Customizing an optimal training data workflow using an API-first approach

Cape Analytics is a leading provider of AI-powered geospatial property data. The company uses deep learning and geospatial imagery to provide instant property intelligence for buildings across the United States. Their pioneering work for assessing risk and property value is tied to common property factors (pools, roof construction, solar panels) but also emerging risks like vegetation coverage, detailed roof condition, and wildfire zones. Creating performant machine learning models to extract intelligence from properties requires enormous amounts of high quality, labeled data. To accomplish this feat, Cape’s engineering and data science team searched extensively for ways to build a complete and automated training data solution.

Part of this complete solution included automating the data import and labeled data export process, which saved the Cape team valuable time not spent handling data transfer methods manually. By connecting their data via API, Cape’s labeled data possessed all the metadata of how a specific dataset was created, labeled, as well as labeler feedback.

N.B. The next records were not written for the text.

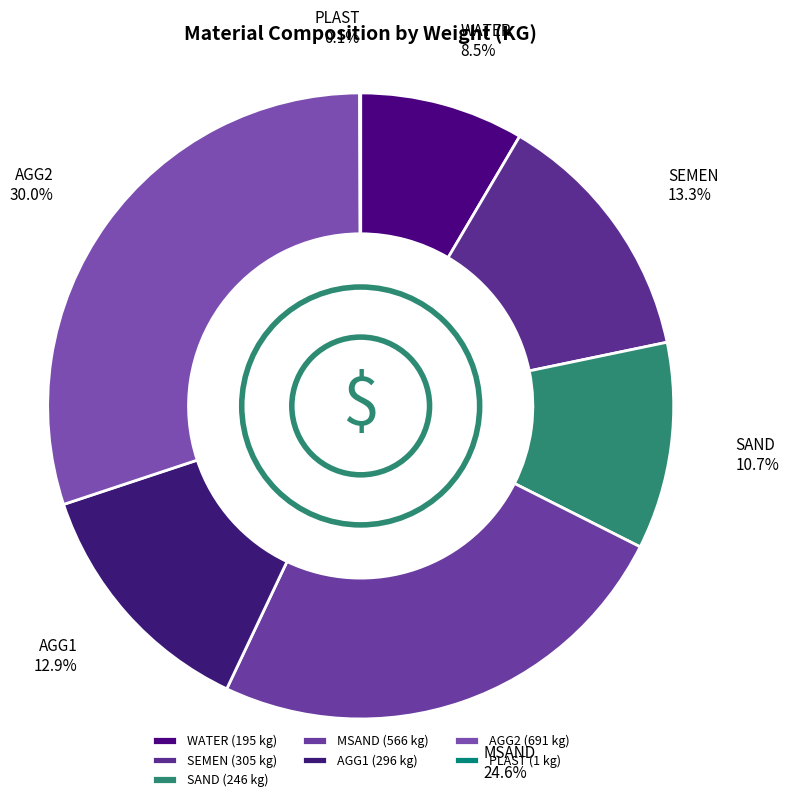

To the nearest percent, what is the average slice percentage?

14%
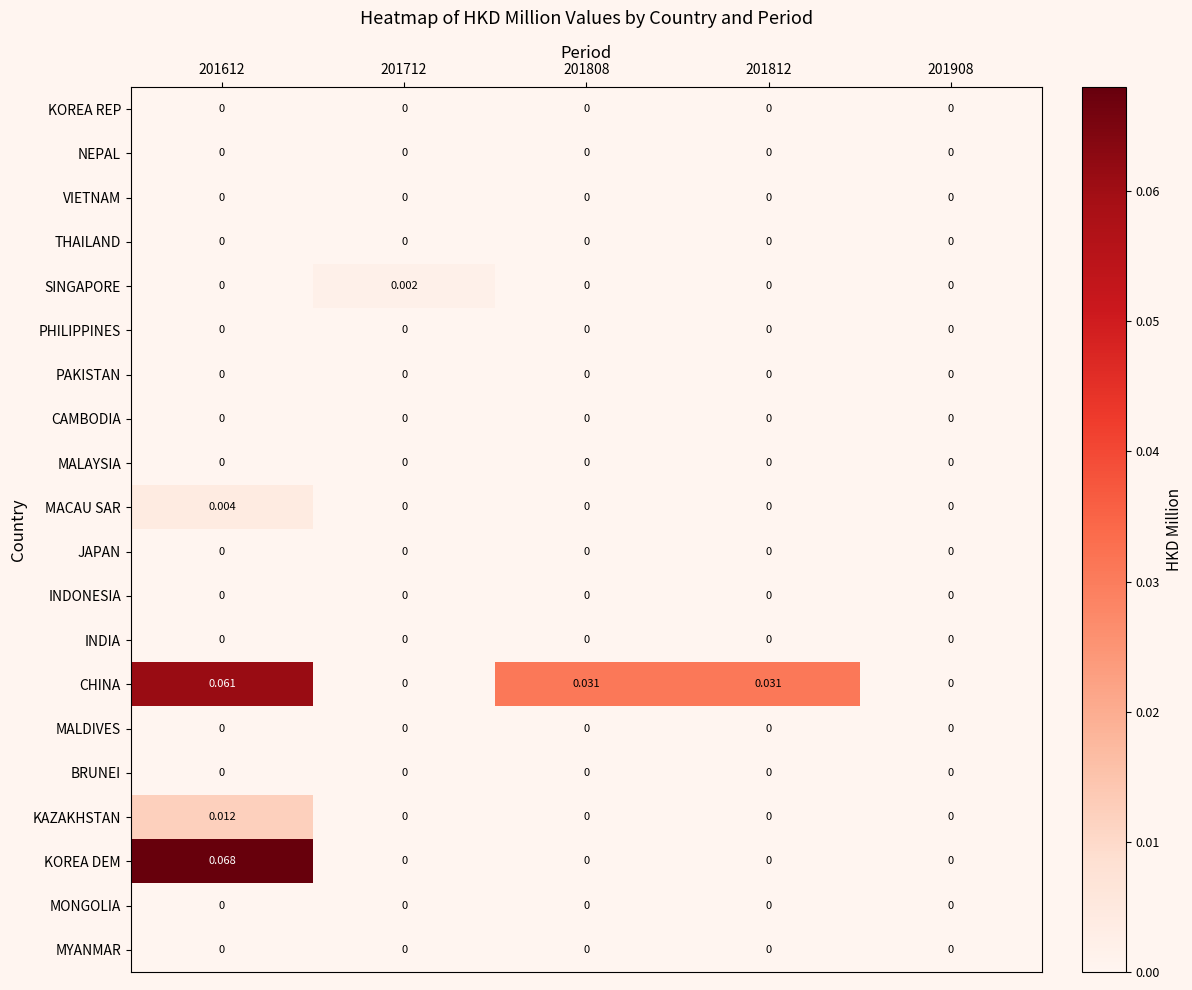

How many categories are shown in the chart?

5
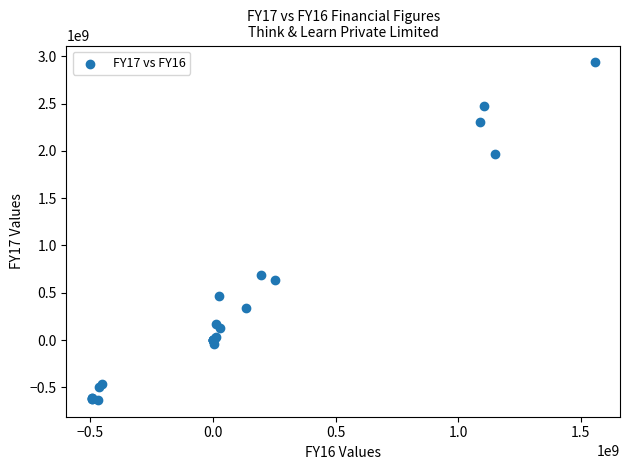

What Y value in the scatter plot is closest to 1151619340?

683491204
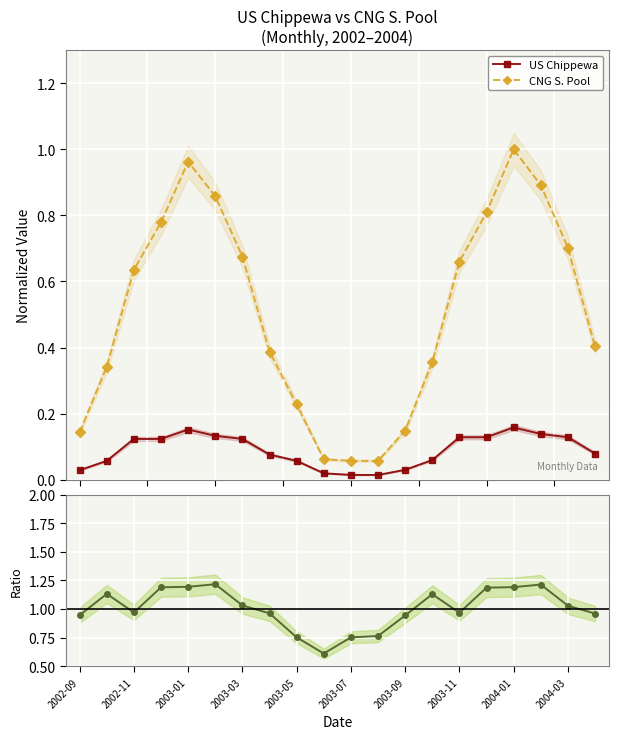

True or false: CNG S. Pool and US Chippewa intersect in this chart.

False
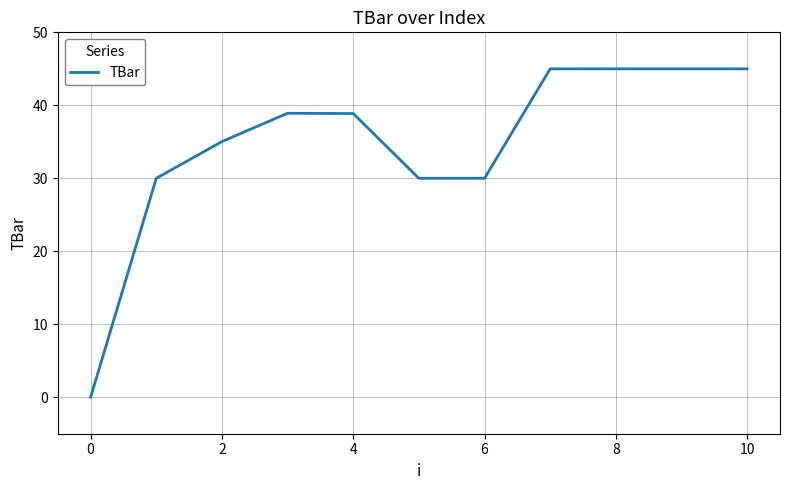

What is the maximum value shown in the chart?

45.0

This made the process much easier to manage and track as the complexity of their projects grew over time.

An API-first approach also offered the Cape team more control in comparison to other training data platforms. Cape Analytics’ engineering team programmatically customized Labelbox’s GraphQL API experience so that they could interrupt the cycle within the training data process and grab data out, if needed, to fit seamlessly with how their ML workflow was structured.

Cape’s engineering team also regularly updated labeler evaluation models, as well as fine tuned how their Consensus voting systems worked. Consensus is a Labelbox quality assurance (QA) tool that compares a single label on an asset to all of the other labels for that asset, in order to ensure consistency. The Cape team collected multiple votes for a particular annotated object (e.g. a residential property that showed roof covering material) and customized the functionality via Labelbox API so they would be able to call the data back into their analytics systems, and then apply their own algorithms on whether or not they were satisfied with the quality collection of votes. Afterwards, if they wanted to dynamically ask for more votes, they would simply call the API and inject votes in between.

Labelbox's Consensus tool was used to measure labeler agreement and customized for residential property annotation 

Cape Analytics wanted a system that provided flexibility to integrate into their existing data collection, storage, and management systems. Labelbox’s API complemented their existing processes because it allowed Cape’s data science and engineering teams to focus on delivering AI products, as opposed to the hassle of managing their own training data infrastructure. For comparison, Cape’s previous homegrown tools lacked this type of functionality and relied more on manual and labor intensive workflows. To put all these time savings into perspective, Labelbox took what used to take several days (in order to set up a project and an additional day to fetch the data) and turned it into a simple 10 minute process.